Stesso dicasi per il governo provvisorio di Pristina che difende lo status quo de facto, ottenuto manu militari: indipendenza tout court senza compromessi. Anzi, se vogliamo il ruolo di Pristina è più ambiguo, perché da una parte vuole formalizzare lo status quo, dall'altra vuole modificarlo estendendo l'influenza del governo provvisorio albanese anche nei 4 comuni serbi del nord. In realtà l'influenza di Pristina è scarsa anche nei 6 comuni-enclaves serbi del sud di nuova istituzione, non riconosciuti da Belgrado che riconosce le vecchie amministrazioni municipali: nel sud meno della metà dei serbi ha votato alle ultime elezioni e solo 1/4 dei serbi delle enclaves ha votato per la collaborazione col governo provvisorio albanese. Ammesso che si considerino voti le schede elettorali precompilate imbucate per 50€.

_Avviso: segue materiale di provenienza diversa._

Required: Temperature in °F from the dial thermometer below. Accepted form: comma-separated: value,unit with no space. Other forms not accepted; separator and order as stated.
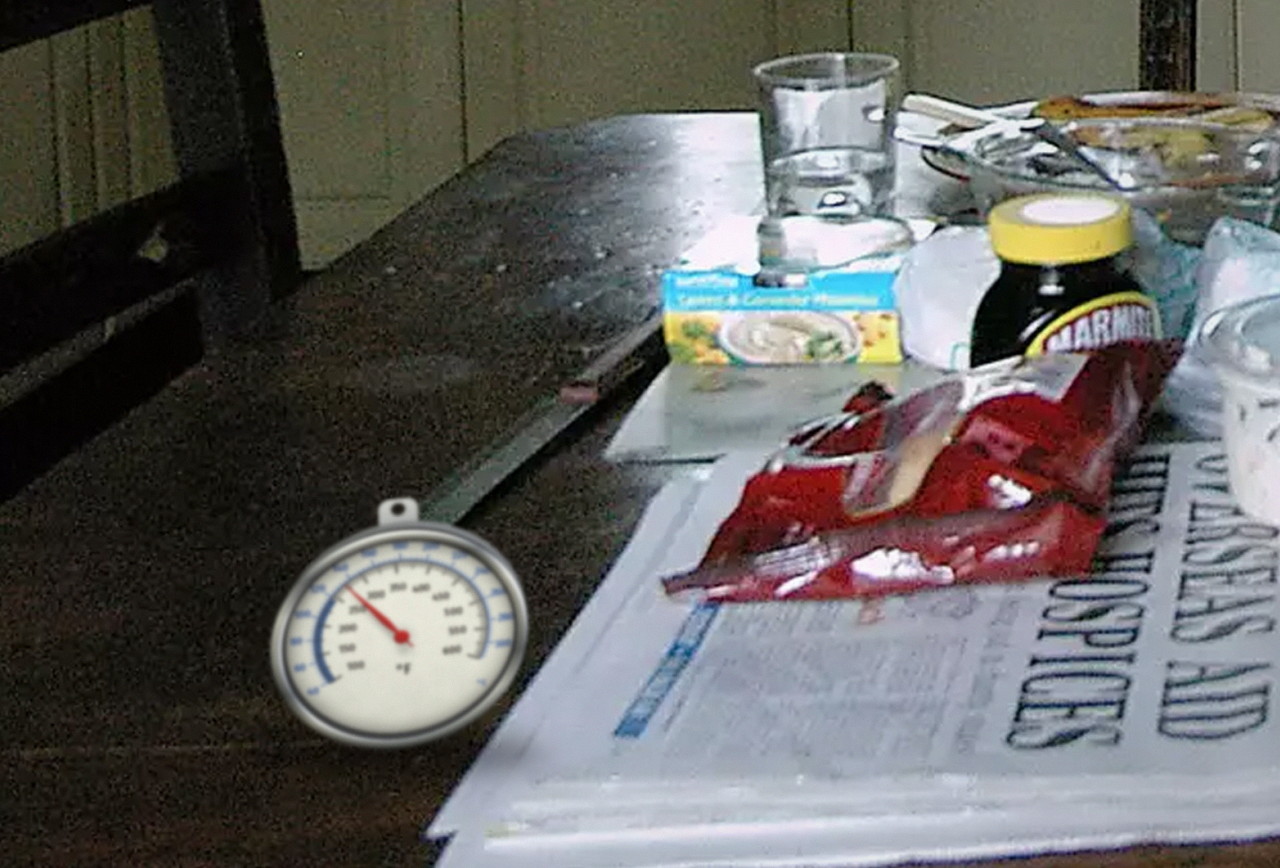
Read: 275,°F
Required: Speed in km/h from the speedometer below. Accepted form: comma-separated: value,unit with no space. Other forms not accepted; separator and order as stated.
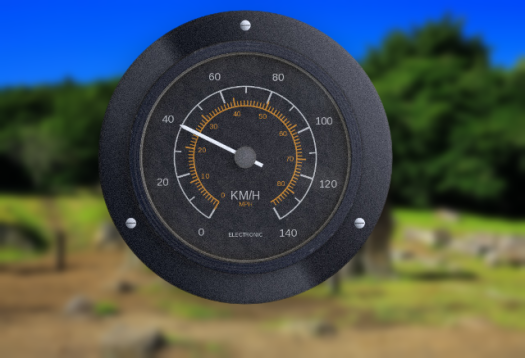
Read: 40,km/h
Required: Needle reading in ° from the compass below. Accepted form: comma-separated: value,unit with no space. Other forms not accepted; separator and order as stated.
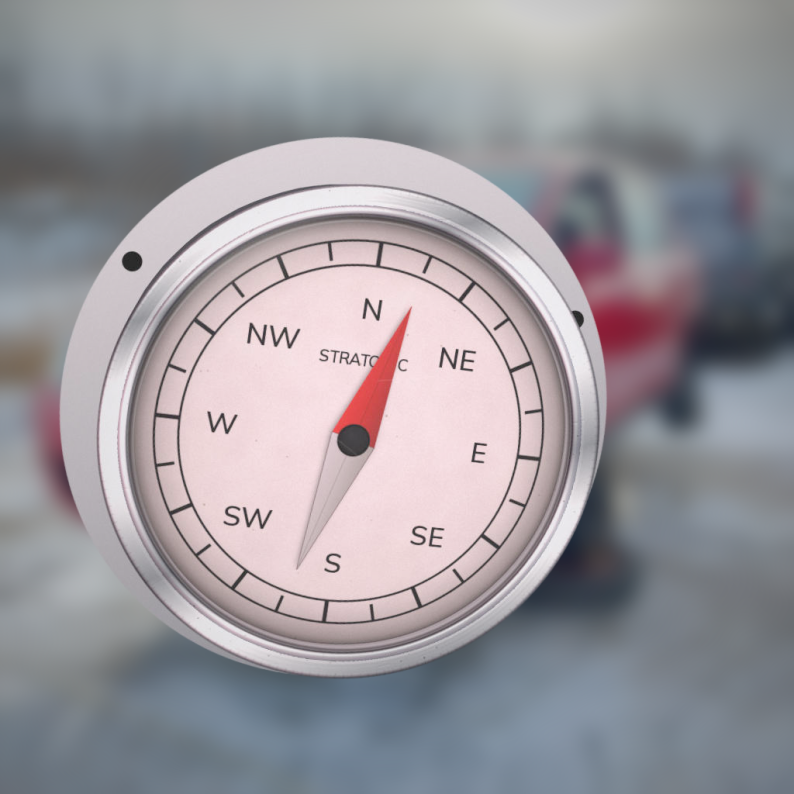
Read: 15,°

Poi è ovvio che nei negoziati sia Belgrado che Pristina dovranno scendere a compromessi e modificare le posizioni. La road map è quella della divisione del Kosovo e del riconoscimento reciproco. Il problema serio e complesso sono le mini enclaves del sud dove abitano 60.000 serbi che non vi possono uscire senza scorta armata.